◆ **What is needed**:
Find the word "sorunu" in the data, then copy each line where it is found.

◆ **Data under study**:
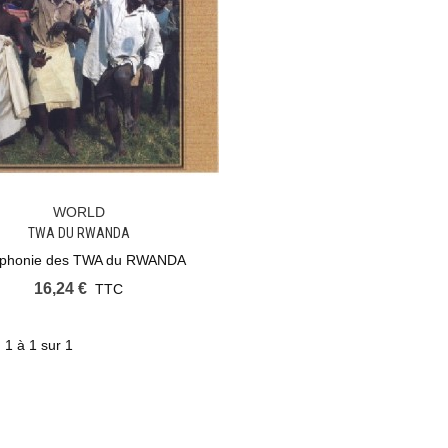
WORLD
Ajouter Au Panier
TWA DU RWANDA
yphonie des TWA du RWANDA
16,24 €
TTC
 1 à 1 sur 1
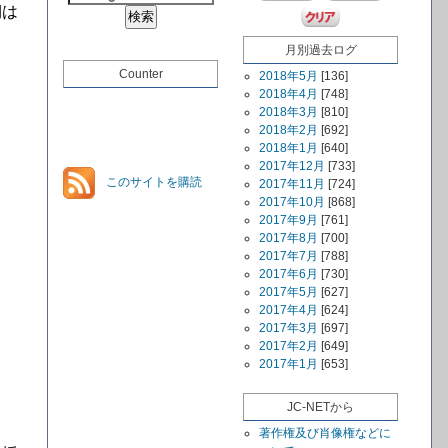
期は
月別過去ログ
Counter
2018年5月
[136]
2018年4月
[748]
2018年3月
[810]
2018年2月
[692]
2018年1月
[640]
2017年12月
[733]
このサイトを購読
2017年11月
[724]
2017年10月
[868]
2017年9月
[761]
2017年8月
[700]
2017年7月
[788]
2017年6月
[730]
2017年5月
[627]
2017年4月
[624]
2017年3月
[697]
2017年2月
[649]
2017年1月
[653]
JC-NETから
著作権及び肖像権などに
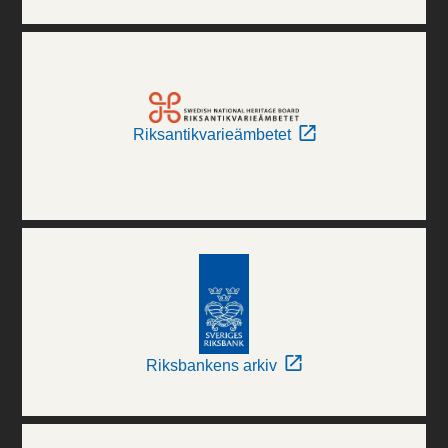
Riksantikvarieämbetet
Riksbankens arkiv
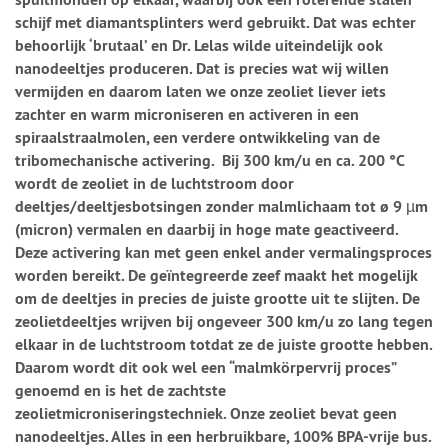
schijf met diamantsplinters werd gebruikt. Dat was echter
behoorlijk ‘brutaal’ en Dr. Lelas wilde uiteindelijk ook
nanodeeltjes produceren. Dat is precies wat wij willen
vermijden en daarom laten we onze zeoliet liever iets
zachter en warm microniseren en activeren in een
spiraalstraalmolen, een verdere ontwikkeling van de
tribomechanische activering. Bij 300 km/u en ca. 200 °C
wordt de zeoliet in de luchtstroom door
deeltjes/deeltjesbotsingen zonder malmlichaam tot ø 9 µm
(micron) vermalen en daarbij in hoge mate geactiveerd.
Deze activering kan met geen enkel ander vermalingsproces
worden bereikt. De geïntegreerde zeef maakt het mogelijk
om de deeltjes in precies de juiste grootte uit te slijten. De
zeolietdeeltjes wrijven bij ongeveer 300 km/u zo lang tegen
elkaar in de luchtstroom totdat ze de juiste grootte hebben.
Daarom wordt dit ook wel een “malmkörpervrij proces”
genoemd en is het de zachtste
zeolietmicroniseringstechniek. Onze zeoliet bevat geen
nanodeeltjes. Alles in een herbruikbare, 100% BPA-vrije bus.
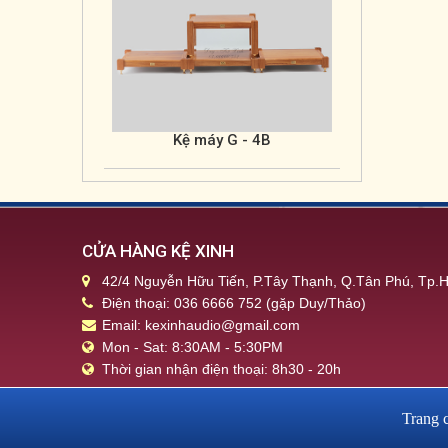
Kệ máy G - 5
CỬA HÀNG KỆ XINH
42/4 Nguyễn Hữu Tiến, P.Tây Thạnh, Q.Tân Phú, Tp
Điện thoại: 036 6666 752 (gặp Duy/Thảo)
Email: kexinhaudio@gmail.com
Mon - Sat: 8:30AM - 5:30PM
Thời gian nhận điện thoại: 8h30 - 20h
Trang 
Kệ máy G - 6A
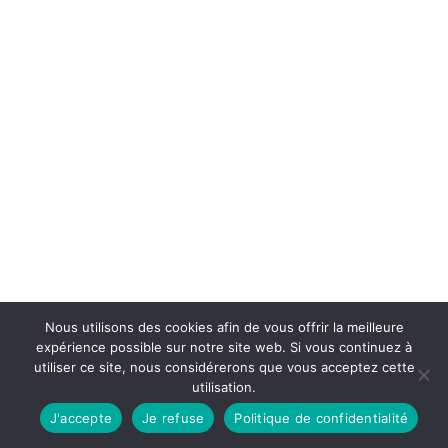
Nous utilisons des cookies afin de vous offrir la meilleure
expérience possible sur notre site web. Si vous continuez à
utiliser ce site, nous considérerons que vous acceptez cette
utilisation.
J'accepte
Je refuse
Politique de confidentialité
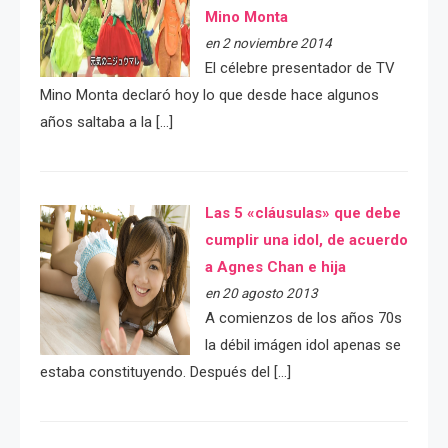
Mino Monta
en 2 noviembre 2014
El célebre presentador de TV
Mino Monta declaró hoy lo que desde hace algunos
años saltaba a la […]
Las 5 «cláusulas» que debe
cumplir una idol, de acuerdo
a Agnes Chan e hija
en 20 agosto 2013
A comienzos de los años 70s
la débil imágen idol apenas se
estaba constituyendo. Después del […]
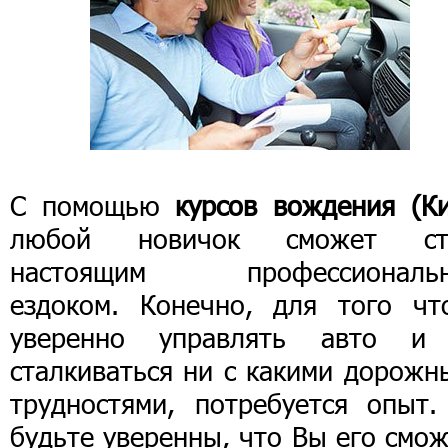
С помощью
курсов вождения (Ки
любой новичок сможет ст
настоящим профессиональ
ездоком. Конечно, для того чт
уверенно управлять авто и
сталкиваться ни с какими дорожн
трудностями, потребуется опыт.
будьте уверенны, что Вы его смо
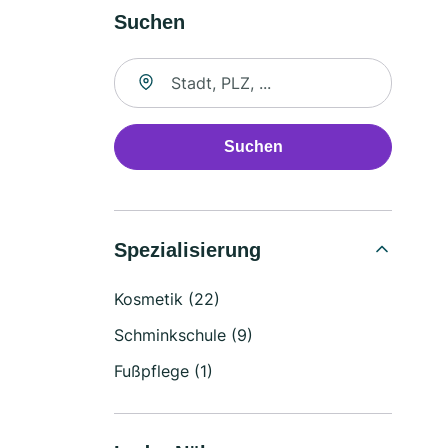
Suchen
Suche nach Ort
Suchen
Spezialisierung
Kosmetik (22)
Schminkschule (9)
Fußpflege (1)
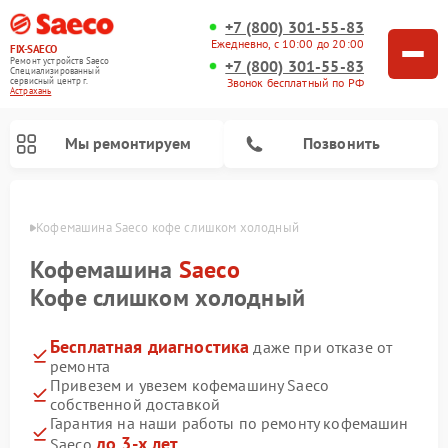
+7 (800) 301-55-83
Ежедневно, с 10:00 до 20:00
FIX-SAECO
Ремонт устройств Saeco
+7 (800) 301-55-83
Специализированный
cервисный центр г.
Звонок бесплатный по РФ
Астрахань
Мы ремонтируем
Позвонить
ахани
Кофемашина Saeco кофе слишком холодный
Кофемашина
Saeco
Кофе слишком холодный
Бесплатная диагностика
даже при отказе от
ремонта
Привезем и увезем кофемашину Saeco
собственной доставкой
Гарантия на наши работы по ремонту кофемашин
до 3-х лет
Saeco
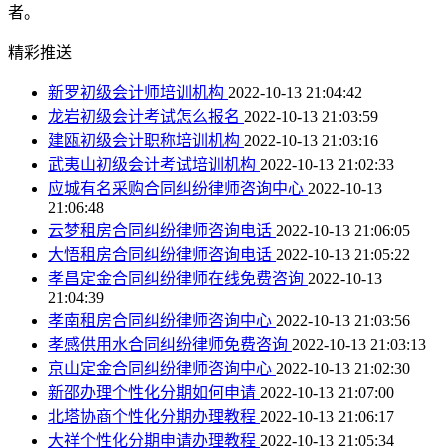
者。
精彩推送
新罗初级会计师培训机构
2022-10-13 21:04:42
龙岩初级会计考试怎么报名
2022-10-13 21:03:59
建瓯初级会计职称培训机构
2022-10-13 21:03:16
武夷山初级会计考试培训机构
2022-10-13 21:02:33
应城有名采购合同纠纷律师咨询中心
2022-10-13
21:06:48
云梦租房合同纠纷律师咨询电话
2022-10-13 21:06:05
大悟租房合同纠纷律师咨询电话
2022-10-13 21:05:22
孝昌定金合同纠纷律师在线免费咨询
2022-10-13
21:04:39
孝南租房合同纠纷律师咨询中心
2022-10-13 21:03:56
孝感供用水合同纠纷律师免费咨询
2022-10-13 21:03:13
京山定金合同纠纷律师咨询中心
2022-10-13 21:02:30
新邵办理个性化分期如何申请
2022-10-13 21:07:00
北塔协商个性化分期办理教程
2022-10-13 21:06:17
大祥个性化分期申请办理教程
2022-10-13 21:05:34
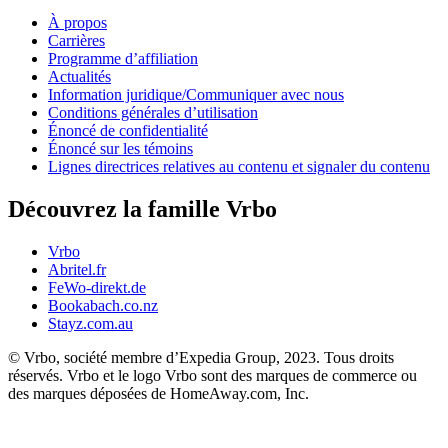
À propos
Carrières
Programme d’affiliation
Actualités
Information juridique/Communiquer avec nous
Conditions générales d’utilisation
Énoncé de confidentialité
Énoncé sur les témoins
Lignes directrices relatives au contenu et signaler du contenu
Découvrez la famille Vrbo
Vrbo
Abritel.fr
FeWo-direkt.de
Bookabach.co.nz
Stayz.com.au
© Vrbo, société membre d’Expedia Group, 2023. Tous droits
réservés. Vrbo et le logo Vrbo sont des marques de commerce ou
des marques déposées de HomeAway.com, Inc.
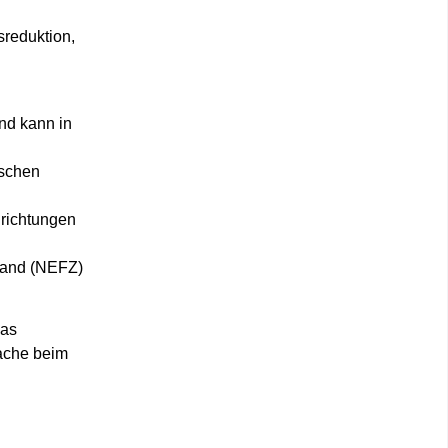
reduktion,
nd kann in
ischen
nrichtungen
stand (NEFZ)
das
Sache beim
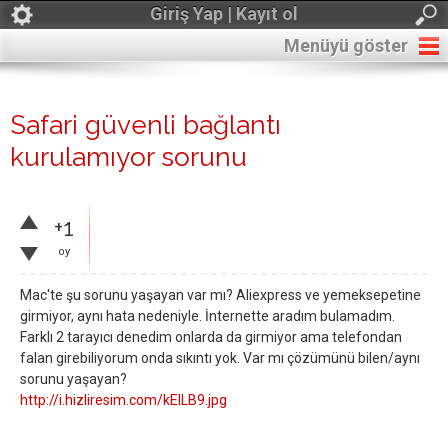
Giriş Yap | Kayıt ol
Menüyü göster
Safari güvenli bağlantı
kurulamıyor sorunu
+1
oy
Mac'te şu sorunu yaşayan var mı? Aliexpress ve yemeksepetine
girmiyor, aynı hata nedeniyle. İnternette aradım bulamadım.
Farklı 2 tarayıcı denedim onlarda da girmiyor ama telefondan
falan girebiliyorum onda sıkıntı yok. Var mı çözümünü bilen/aynı
sorunu yaşayan?
http://i.hizliresim.com/kElLB9.jpg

◆ **Exercise response**:
kurulamıyor sorunu
Mac'te şu sorunu yaşayan var mı? Aliexpress ve yemeksepetine
sorunu yaşayan?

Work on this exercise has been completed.